# Given data:
====
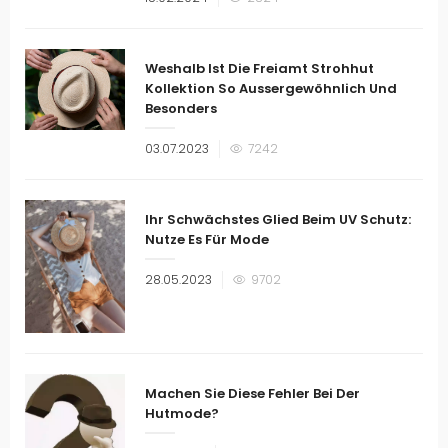
am
Weshalb Ist Die Freiamt Strohhut
Kollektion So Aussergewöhnlich Und
Besonders
Veröffentlicht
03.07.2023
7242
am
Ihr Schwächstes Glied Beim UV Schutz:
Nutze Es Für Mode
Veröffentlicht
28.05.2023
9702
am
Machen Sie Diese Fehler Bei Der
Hutmode?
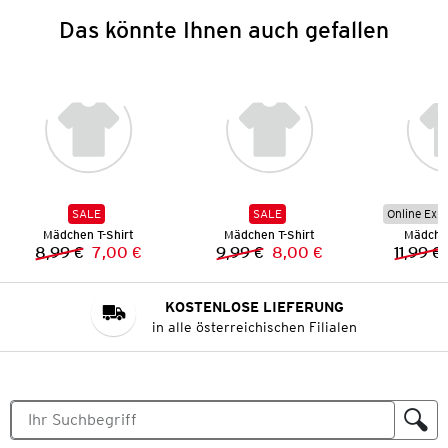
Das könnte Ihnen auch gefallen
SALE
SALE
Online Exkl
Mädchen T-Shirt
Mädchen T-Shirt
Mädchen
8,99 €
7,00 €
9,99 €
8,00 €
11,99 €
Vorheriger Preis:
Neuer Preis:
Vorheriger Preis:
Neuer Preis:
KOSTENLOSE LIEFERUNG
in alle österreichischen Filialen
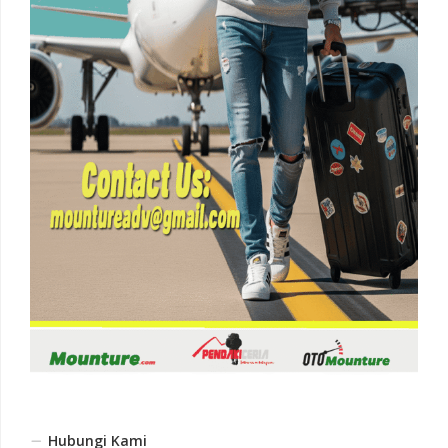
Hubungi Kami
====
Would you write out every record word for word, leaving no picture in?

# Answer to this task:
am
Weshalb Ist Die Freiamt Strohhut
Kollektion So Aussergewöhnlich Und
Besonders
Veröffentlicht
03.07.2023
7242
am
Ihr Schwächstes Glied Beim UV Schutz:
Nutze Es Für Mode
Veröffentlicht
28.05.2023
9702
am
Machen Sie Diese Fehler Bei Der
Hutmode?
Das könnte Ihnen auch gefallen
SALE
SALE
Online Exkl
Mädchen T-Shirt
Mädchen T-Shirt
Mädchen
8,99 €
7,00 €
9,99 €
8,00 €
11,99 €
Vorheriger Preis:
Neuer Preis:
Vorheriger Preis:
Neuer Preis:
KOSTENLOSE LIEFERUNG
in alle österreichischen Filialen
Hubungi Kami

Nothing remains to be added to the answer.